(291d) Low Viscosity Highly Concentrated Aqueous Suspension of Protein Particles for Subcutaneous Delivery

Delivery of protein therapeutics has been mainly limited to large volume dilute intravenous injections due to instabilities of the protein and high viscosities of a more concentrated solution. For a subcutaneous injection to be feasible, where the maximum volume is 1.5 mL, a typical dosage would require a protein concentration between 100-400 mg/mL, corresponding to a solution viscosity above what is acceptable for subcutaneous delivery (less than 50 cP). Non-aqueous suspensions at these high concentrations have been formulated and the apparent viscosity through a syringe was found to be below 50 cP, due to a reduction in electroviscous, solvation and shape effects on the viscosity. However, pain on injection due to osmotic effects, makes this approach a less desirable option. The main objective of this study was to formulate protein suspensions of micron-sized protein particles in aqueous-based solvents with viscosities below 50 cP for concentrations greater than 100 mg/mL.
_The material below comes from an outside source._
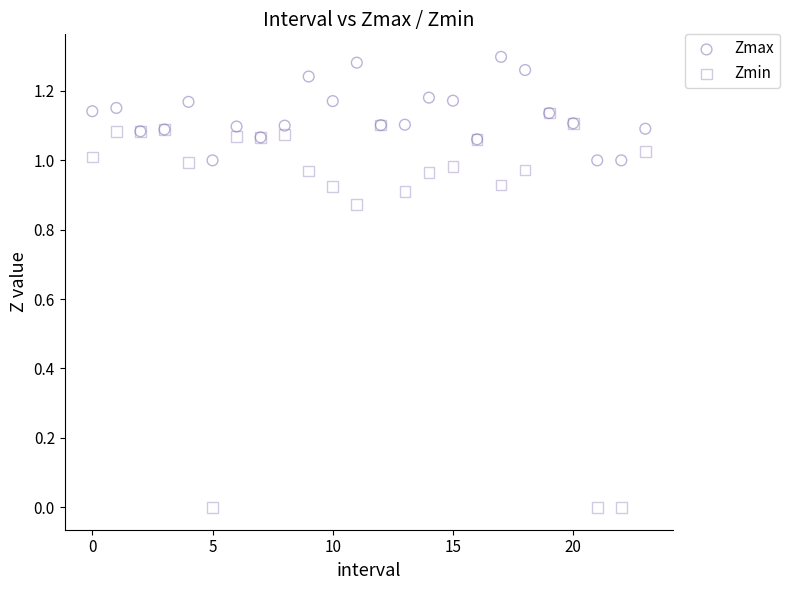

Which series has the widest spread of Y values?

Zmin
The viscosities of the suspensions at high concentrations are shown to remain below 50 cP. While for the non-aqueous suspensions, the apparent viscosities at various concentrations can be described primarily by excluded volume effects, other factors increase in viscosity for an aqueous suspension of a protein including the electroviscous effects. However, the apparent viscosities remain lower for an aqueous suspension of a protein versus a protein solution due to additional shape and solvation and increased electroviscous effects in a protein solution. Thus, aqueous based subcutaneous injections of protein particles may offer a method to achieve higher dosages than in the case of protein solutions.